- Born: 1954 Sur, Diyarbakır
- Died: February 21, 2021 (aged 67) Dicle, Diyarbakır
- Known for: Astronomy

= Abdülkadir Topkaç =

Anatolian astronomer and baker (1954–2021)

Abdülkadir Topkaç (/tr/; 1954, in Sur, Diyarbakır – February 21, 2021, in Dicle, Diyarbakır) was an astronomer from Turkey who demonstrated the curved movement of the Moon around Earth's orbit.

== Story ==
Topkaç was born in Diyarbakır in 1954. He was a primary school graduate, and a bakery master on simit. Topkaç had been interested in astronomy since his youth and published his studies in 1991, when he started to observe the movements of the Moon, with his binoculars. Topkaç bought his first telescope for $2.5K in Istanbul in 1992, an old servant telescope he bought from the Soviet Union.

== Studies ==
By achieving the moon's viewing angle for a month in 1992, Topkaç observed that the movement of the Moon at Earth's orbit is in form of an arc.
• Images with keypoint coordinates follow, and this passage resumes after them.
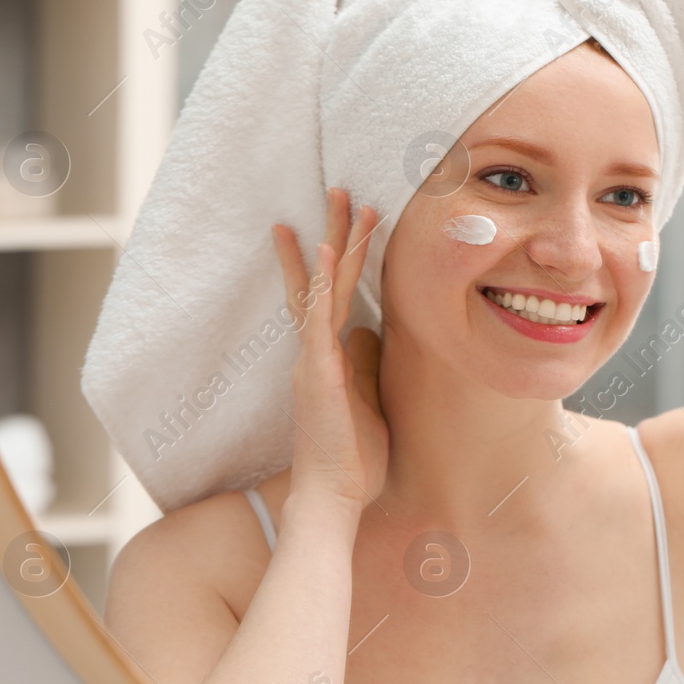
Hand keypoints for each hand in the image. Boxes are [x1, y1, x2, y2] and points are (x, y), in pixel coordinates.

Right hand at [271, 188, 388, 513]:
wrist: (333, 495)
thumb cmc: (352, 457)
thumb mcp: (366, 399)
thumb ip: (364, 364)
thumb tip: (371, 333)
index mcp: (326, 356)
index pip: (328, 294)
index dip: (333, 257)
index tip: (339, 221)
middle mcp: (314, 349)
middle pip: (322, 276)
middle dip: (333, 230)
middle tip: (340, 187)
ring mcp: (313, 356)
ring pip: (323, 284)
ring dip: (336, 239)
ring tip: (344, 198)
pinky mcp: (318, 370)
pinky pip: (318, 316)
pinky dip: (322, 281)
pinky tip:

Topkaç received the address of the NASA from tourists paid visit to Diyarbakır, then sent his study to NASA and TUBITAK National Observatory.

== Personal life ==
He had 8 children with his wife. However, his spouse and children dumped Topkaç in 2001, believing that he was insane.

== Death ==
Topkaç was treated for cancer at Dicle University Oncology Hospital and died on February 21, 2021, at the age of 67. His funeral was held down in district of Dicle, Diyarbakır.